*** Selected passage ***

Businesses setting up in Qatar’s new special economic zones should be allowed to repatriate all of their revenue, investments and capital abroad, QNA reports.
The country’s Cabinet yesterday approved a draft law based on a proposal from Manateq, the company in charge of developing, maintaining and running the zones.
Once in effect, the law will regulate Manateq and give it a 50-year license to run the zones.
Businesses in the zones can also be entirely foreign-owned. Apart from firms in the Qatar Science and Technology Park and under the Qatar Financial Center, all companies in the state are typically required to have a Qatari partner, who will own at least 51 percent.
According to the provisions of the new draft law, companies licensed to work in the zone would be subject only to the rules there, and would not need to get approvals, licenses or follow legislation that would apply to firms elsewhere in the country, QNA added.
What are the zones?
Economic zones are typically set up by governments to provide incentives for foreign investment, as well as create jobs and boost trade.
Plans have already been announced for state-run company Manateq to set up three economic zones in Ras Bufontas east of Al Wakrah Road; in Al Karana, south of the Industrial Area; and at Um Alhoul near Hamad port, south of Al Wakrah.
A joint venture between Qatar-based UrbaCon Trading & Contracting (UCC) and Spanish firm Sacyr was last year awarded a QR1.69 billion contract for design and construction of the Ras Bufontas zone, near Hamad International Airport.

*** End of Selected passage ***

▶ **Required action A**
Answer these from the article on Qatar's special economic zones:
(i) For how many years does the draft law license Manateq to run the zones?
(ii) Outside the Qatar Science and Technology Park and the Qatar Financial Center, what minimum share of a company must its Qatari partner typically own?
(iii) What was the value of the contract for designing and building the Ras Bufontas zone?
▶ **Required action B**
Carry on the article on Qatar's special economic zones from its final sentence.

*** Dataset records ***

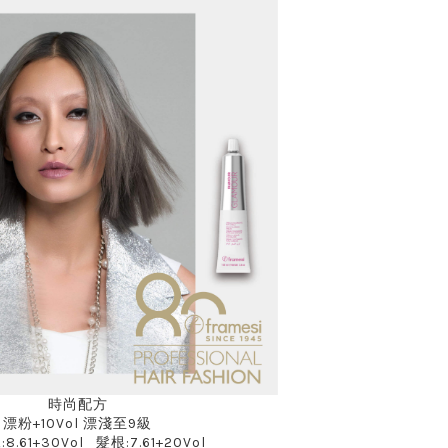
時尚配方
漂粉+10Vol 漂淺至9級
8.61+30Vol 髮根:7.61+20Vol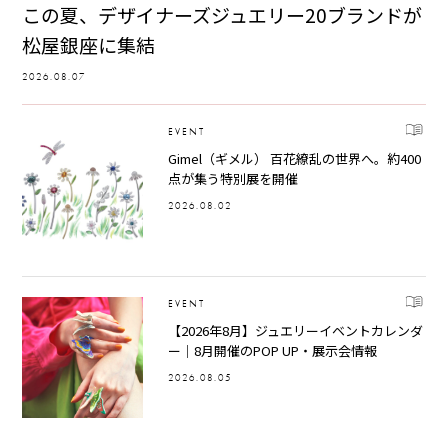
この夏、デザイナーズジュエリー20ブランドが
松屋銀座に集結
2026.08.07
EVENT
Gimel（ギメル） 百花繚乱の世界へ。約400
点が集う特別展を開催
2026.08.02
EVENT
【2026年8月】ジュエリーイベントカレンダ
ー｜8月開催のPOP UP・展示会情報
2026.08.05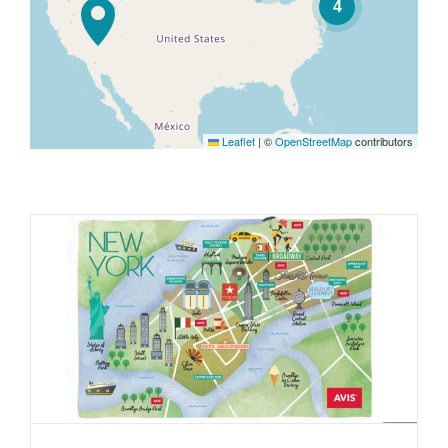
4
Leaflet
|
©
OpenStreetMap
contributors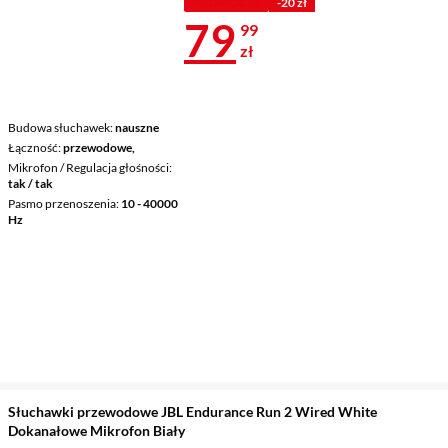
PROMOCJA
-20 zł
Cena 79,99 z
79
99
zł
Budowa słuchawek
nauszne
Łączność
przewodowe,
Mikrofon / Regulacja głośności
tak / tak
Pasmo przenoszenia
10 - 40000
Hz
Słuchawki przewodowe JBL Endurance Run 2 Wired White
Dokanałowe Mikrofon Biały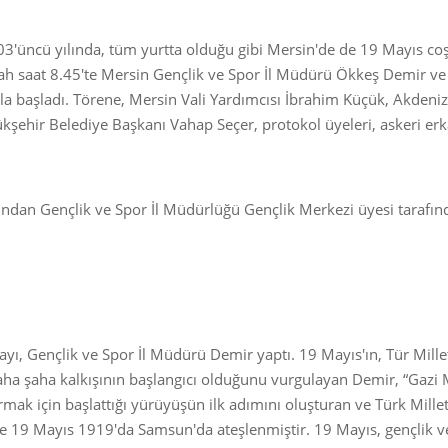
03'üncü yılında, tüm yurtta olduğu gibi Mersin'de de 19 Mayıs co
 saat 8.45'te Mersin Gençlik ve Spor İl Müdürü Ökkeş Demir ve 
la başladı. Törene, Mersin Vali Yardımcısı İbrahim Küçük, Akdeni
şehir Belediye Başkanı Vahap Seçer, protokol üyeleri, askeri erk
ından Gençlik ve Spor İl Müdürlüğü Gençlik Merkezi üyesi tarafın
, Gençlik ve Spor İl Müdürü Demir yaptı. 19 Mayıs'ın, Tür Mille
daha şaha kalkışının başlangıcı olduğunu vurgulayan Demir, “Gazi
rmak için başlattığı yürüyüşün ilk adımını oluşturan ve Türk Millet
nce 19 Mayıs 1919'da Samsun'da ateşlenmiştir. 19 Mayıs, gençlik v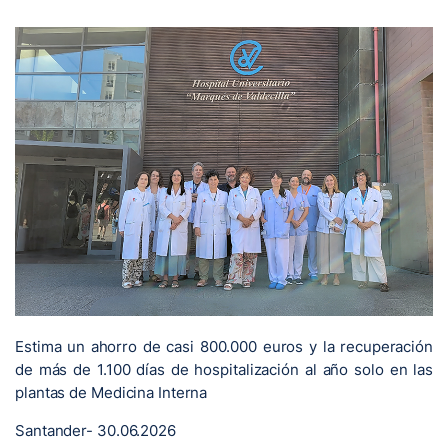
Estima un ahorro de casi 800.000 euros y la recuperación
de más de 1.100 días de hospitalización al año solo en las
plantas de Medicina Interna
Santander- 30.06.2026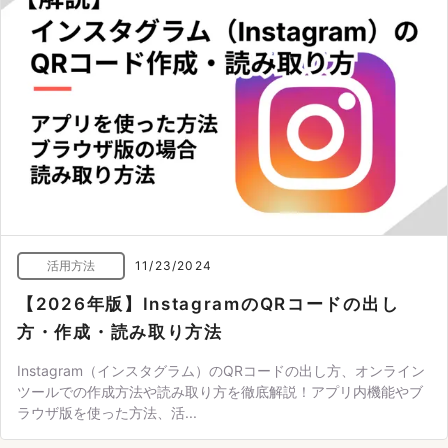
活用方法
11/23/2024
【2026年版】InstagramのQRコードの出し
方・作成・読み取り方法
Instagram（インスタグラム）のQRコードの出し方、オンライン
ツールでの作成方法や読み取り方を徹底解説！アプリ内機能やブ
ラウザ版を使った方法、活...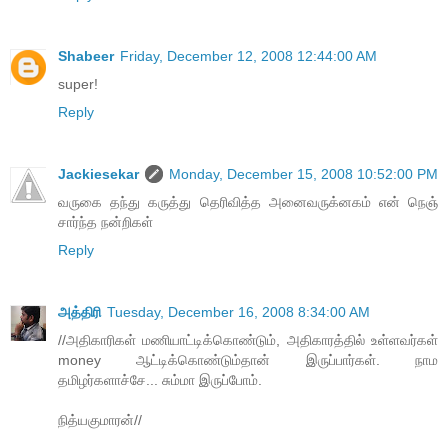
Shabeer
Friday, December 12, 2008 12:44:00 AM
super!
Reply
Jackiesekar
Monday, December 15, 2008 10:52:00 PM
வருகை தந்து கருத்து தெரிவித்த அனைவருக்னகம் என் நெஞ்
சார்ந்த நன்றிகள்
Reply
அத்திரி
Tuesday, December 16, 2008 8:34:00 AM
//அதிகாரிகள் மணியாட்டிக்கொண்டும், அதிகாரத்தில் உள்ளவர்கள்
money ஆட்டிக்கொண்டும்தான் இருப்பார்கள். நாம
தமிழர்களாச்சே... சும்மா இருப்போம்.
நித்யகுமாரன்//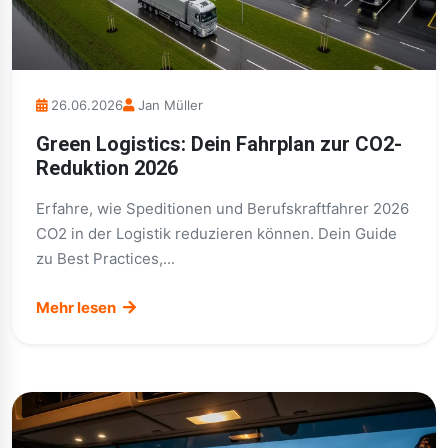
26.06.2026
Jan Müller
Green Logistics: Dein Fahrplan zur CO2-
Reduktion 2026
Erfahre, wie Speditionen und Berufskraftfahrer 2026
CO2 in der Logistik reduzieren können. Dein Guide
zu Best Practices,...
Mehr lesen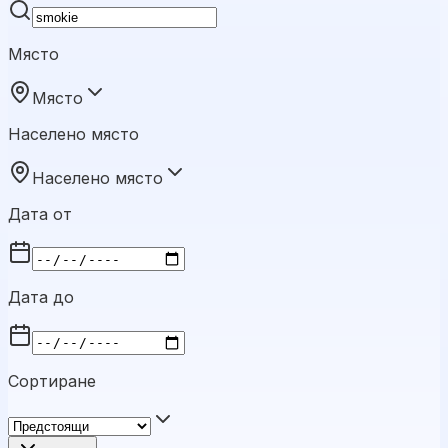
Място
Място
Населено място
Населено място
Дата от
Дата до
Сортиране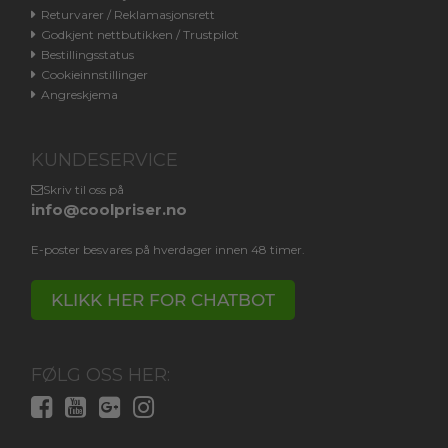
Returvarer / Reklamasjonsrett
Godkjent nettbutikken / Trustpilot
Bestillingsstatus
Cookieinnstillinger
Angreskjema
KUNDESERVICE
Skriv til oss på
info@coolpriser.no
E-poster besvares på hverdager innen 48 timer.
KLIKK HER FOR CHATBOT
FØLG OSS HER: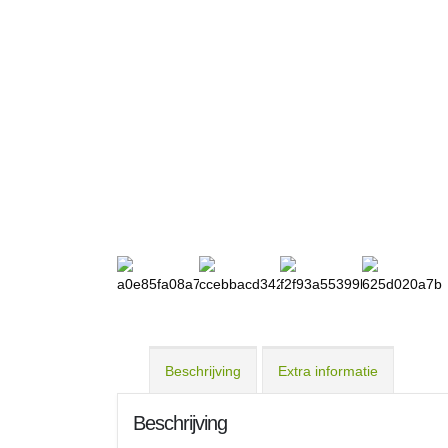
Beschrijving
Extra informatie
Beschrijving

*** End of Dataset records ***
*** Dataset records ***

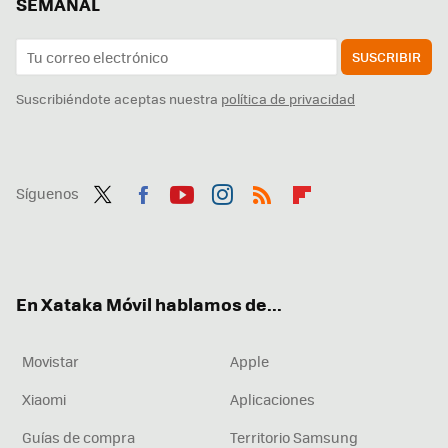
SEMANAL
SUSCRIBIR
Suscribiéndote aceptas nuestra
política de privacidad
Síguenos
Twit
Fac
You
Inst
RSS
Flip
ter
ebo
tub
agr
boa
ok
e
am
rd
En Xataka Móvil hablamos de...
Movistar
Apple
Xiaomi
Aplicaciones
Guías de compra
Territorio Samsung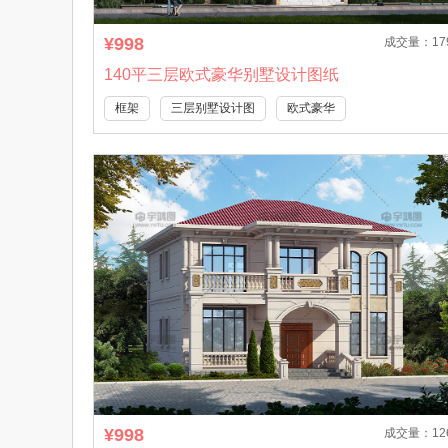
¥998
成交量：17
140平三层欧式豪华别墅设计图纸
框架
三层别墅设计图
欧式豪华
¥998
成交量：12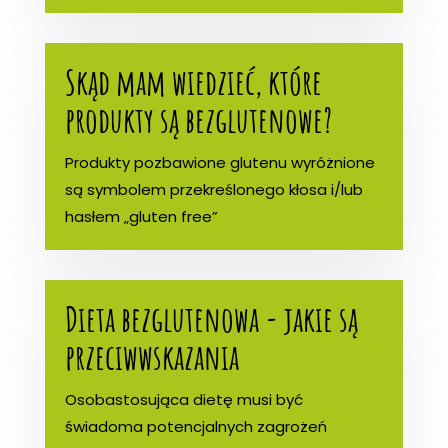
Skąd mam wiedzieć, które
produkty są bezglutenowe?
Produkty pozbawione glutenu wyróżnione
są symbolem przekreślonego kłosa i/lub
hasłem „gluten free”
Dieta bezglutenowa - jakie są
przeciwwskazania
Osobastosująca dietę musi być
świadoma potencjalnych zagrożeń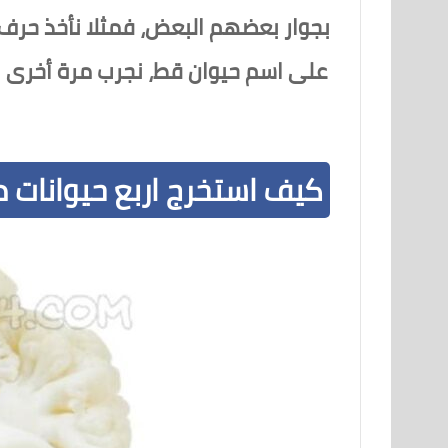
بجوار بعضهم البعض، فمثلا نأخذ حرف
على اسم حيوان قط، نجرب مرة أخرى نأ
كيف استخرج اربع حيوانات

*** End of Dataset records ***

▶ **Expected answer A**
(i) 50 years
(ii) At least 51 percent
(iii) QR1.69 billion

▶ **Expected answer B**
This zone will be 4.01 square km in size – the smallest of the three – and serve as a hub for healthcare and medical devices, aerospace and automotive, advanced technology, logistics, and business services, according to Manateq’s website.
The site is expected to be completed in phases, with the first sector going online by March 2017. The others will be developed in 2018 and 2019.
The Umm Alhoul site, at 33.52sq km, was formally launched last March as a light-manufacturing site, attracting businesses in petrochemicals, building materials, maritime, metals, logistics, food processing and automobiles, tools and machinery. French group Egis won a five-year contract to supervise design and construction, it said in a statement on its website.
The first phase of that zone is expected to be completed by this summer.
The Al Karana site will be the largest at 38.43sq km in size and will be situated about halfway between Doha and the Abu Samra border with Saudi Arabia.
It will target businesses involved in building materials, machinery and fabrications, specialized spill over industries, safety and maintenance and specialized warehouse/logistics activities.